## ASSIGNED TASK:
Put every line of the data below, from the first line down to and including the line containing "Keski-Suomen alueen nuorille", into a Markdown table with the columns No. and Text, where No. is the row number. Leave out any blank lines.

## DATASET:
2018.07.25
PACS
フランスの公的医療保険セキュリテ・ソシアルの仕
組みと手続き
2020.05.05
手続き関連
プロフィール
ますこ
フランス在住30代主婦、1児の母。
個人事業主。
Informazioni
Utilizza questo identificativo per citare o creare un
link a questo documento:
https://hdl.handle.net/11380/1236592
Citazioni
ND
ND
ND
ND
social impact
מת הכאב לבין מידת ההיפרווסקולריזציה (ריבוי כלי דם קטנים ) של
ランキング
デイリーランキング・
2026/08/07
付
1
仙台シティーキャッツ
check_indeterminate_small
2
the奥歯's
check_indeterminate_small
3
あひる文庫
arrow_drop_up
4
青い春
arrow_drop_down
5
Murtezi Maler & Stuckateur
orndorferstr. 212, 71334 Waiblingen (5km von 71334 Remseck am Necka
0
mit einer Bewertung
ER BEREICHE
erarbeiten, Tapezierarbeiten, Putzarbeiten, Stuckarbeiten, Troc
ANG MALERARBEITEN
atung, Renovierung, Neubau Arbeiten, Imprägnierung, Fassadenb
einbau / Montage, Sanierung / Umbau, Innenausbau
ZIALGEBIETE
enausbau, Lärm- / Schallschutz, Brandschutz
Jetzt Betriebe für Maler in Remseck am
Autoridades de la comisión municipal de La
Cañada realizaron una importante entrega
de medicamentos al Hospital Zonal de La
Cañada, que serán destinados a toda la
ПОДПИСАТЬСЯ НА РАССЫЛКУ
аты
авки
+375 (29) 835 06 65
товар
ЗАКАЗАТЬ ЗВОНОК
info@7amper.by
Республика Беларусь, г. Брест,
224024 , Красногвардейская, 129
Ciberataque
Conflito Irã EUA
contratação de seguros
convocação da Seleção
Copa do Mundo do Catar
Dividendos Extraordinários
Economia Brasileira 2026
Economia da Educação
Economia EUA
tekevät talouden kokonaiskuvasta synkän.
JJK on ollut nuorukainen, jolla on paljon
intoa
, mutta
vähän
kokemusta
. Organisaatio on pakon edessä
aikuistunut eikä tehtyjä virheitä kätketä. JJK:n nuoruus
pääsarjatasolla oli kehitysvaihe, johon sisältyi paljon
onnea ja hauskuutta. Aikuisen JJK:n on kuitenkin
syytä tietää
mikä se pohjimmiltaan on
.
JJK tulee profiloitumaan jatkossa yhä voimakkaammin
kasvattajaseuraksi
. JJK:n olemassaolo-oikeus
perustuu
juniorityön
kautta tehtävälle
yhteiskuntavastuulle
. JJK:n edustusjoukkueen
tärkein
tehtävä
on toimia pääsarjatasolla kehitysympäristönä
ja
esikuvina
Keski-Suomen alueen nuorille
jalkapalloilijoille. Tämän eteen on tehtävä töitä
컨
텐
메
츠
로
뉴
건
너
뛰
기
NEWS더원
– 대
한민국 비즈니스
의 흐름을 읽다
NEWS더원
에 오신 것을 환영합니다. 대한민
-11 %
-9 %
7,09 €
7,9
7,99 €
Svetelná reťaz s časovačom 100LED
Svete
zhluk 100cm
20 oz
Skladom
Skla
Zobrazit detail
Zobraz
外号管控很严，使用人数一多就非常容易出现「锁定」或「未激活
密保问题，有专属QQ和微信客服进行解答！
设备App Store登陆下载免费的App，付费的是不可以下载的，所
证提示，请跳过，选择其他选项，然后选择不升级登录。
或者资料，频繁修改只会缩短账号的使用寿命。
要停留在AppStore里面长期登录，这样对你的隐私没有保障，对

## ANSWER TO THIS PROBLEM:
| No. | Text |
|---|---|
| 1 | 2018.07.25 |
| 2 | PACS |
| 3 | フランスの公的医療保険セキュリテ・ソシアルの仕 |
| 4 | 組みと手続き |
| 5 | 2020.05.05 |
| 6 | 手続き関連 |
| 7 | プロフィール |
| 8 | ますこ |
| 9 | フランス在住30代主婦、1児の母。 |
| 10 | 個人事業主。 |
| 11 | Informazioni |
| 12 | Utilizza questo identificativo per citare o creare un |
| 13 | link a questo documento: |
| 14 | https://hdl.handle.net/11380/1236592 |
| 15 | Citazioni |
| 16 | ND |
| 17 | ND |
| 18 | ND |
| 19 | ND |
| 20 | social impact |
| 21 | מת הכאב לבין מידת ההיפרווסקולריזציה (ריבוי כלי דם קטנים ) של |
| 22 | ランキング |
| 23 | デイリーランキング・ |
| 24 | 2026/08/07 |
| 25 | 付 |
| 26 | 1 |
| 27 | 仙台シティーキャッツ |
| 28 | check_indeterminate_small |
| 29 | 2 |
| 30 | the奥歯's |
| 31 | check_indeterminate_small |
| 32 | 3 |
| 33 | あひる文庫 |
| 34 | arrow_drop_up |
| 35 | 4 |
| 36 | 青い春 |
| 37 | arrow_drop_down |
| 38 | 5 |
| 39 | Murtezi Maler & Stuckateur |
| 40 | orndorferstr. 212, 71334 Waiblingen (5km von 71334 Remseck am Necka |
| 41 | 0 |
| 42 | mit einer Bewertung |
| 43 | ER BEREICHE |
| 44 | erarbeiten, Tapezierarbeiten, Putzarbeiten, Stuckarbeiten, Troc |
| 45 | ANG MALERARBEITEN |
| 46 | atung, Renovierung, Neubau Arbeiten, Imprägnierung, Fassadenb |
| 47 | einbau / Montage, Sanierung / Umbau, Innenausbau |
| 48 | ZIALGEBIETE |
| 49 | enausbau, Lärm- / Schallschutz, Brandschutz |
| 50 | Jetzt Betriebe für Maler in Remseck am |
| 51 | Autoridades de la comisión municipal de La |
| 52 | Cañada realizaron una importante entrega |
| 53 | de medicamentos al Hospital Zonal de La |
| 54 | Cañada, que serán destinados a toda la |
| 55 | ПОДПИСАТЬСЯ НА РАССЫЛКУ |
| 56 | аты |
| 57 | авки |
| 58 | +375 (29) 835 06 65 |
| 59 | товар |
| 60 | ЗАКАЗАТЬ ЗВОНОК |
| 61 | info@7amper.by |
| 62 | Республика Беларусь, г. Брест, |
| 63 | 224024 , Красногвардейская, 129 |
| 64 | Ciberataque |
| 65 | Conflito Irã EUA |
| 66 | contratação de seguros |
| 67 | convocação da Seleção |
| 68 | Copa do Mundo do Catar |
| 69 | Dividendos Extraordinários |
| 70 | Economia Brasileira 2026 |
| 71 | Economia da Educação |
| 72 | Economia EUA |
| 73 | tekevät talouden kokonaiskuvasta synkän. |
| 74 | JJK on ollut nuorukainen, jolla on paljon |
| 75 | intoa |
| 76 | , mutta |
| 77 | vähän |
| 78 | kokemusta |
| 79 | . Organisaatio on pakon edessä |
| 80 | aikuistunut eikä tehtyjä virheitä kätketä. JJK:n nuoruus |
| 81 | pääsarjatasolla oli kehitysvaihe, johon sisältyi paljon |
| 82 | onnea ja hauskuutta. Aikuisen JJK:n on kuitenkin |
| 83 | syytä tietää |
| 84 | mikä se pohjimmiltaan on |
| 85 | . |
| 86 | JJK tulee profiloitumaan jatkossa yhä voimakkaammin |
| 87 | kasvattajaseuraksi |
| 88 | . JJK:n olemassaolo-oikeus |
| 89 | perustuu |
| 90 | juniorityön |
| 91 | kautta tehtävälle |
| 92 | yhteiskuntavastuulle |
| 93 | . JJK:n edustusjoukkueen |
| 94 | tärkein |
| 95 | tehtävä |
| 96 | on toimia pääsarjatasolla kehitysympäristönä |
| 97 | ja |
| 98 | esikuvina |
| 99 | Keski-Suomen alueen nuorille |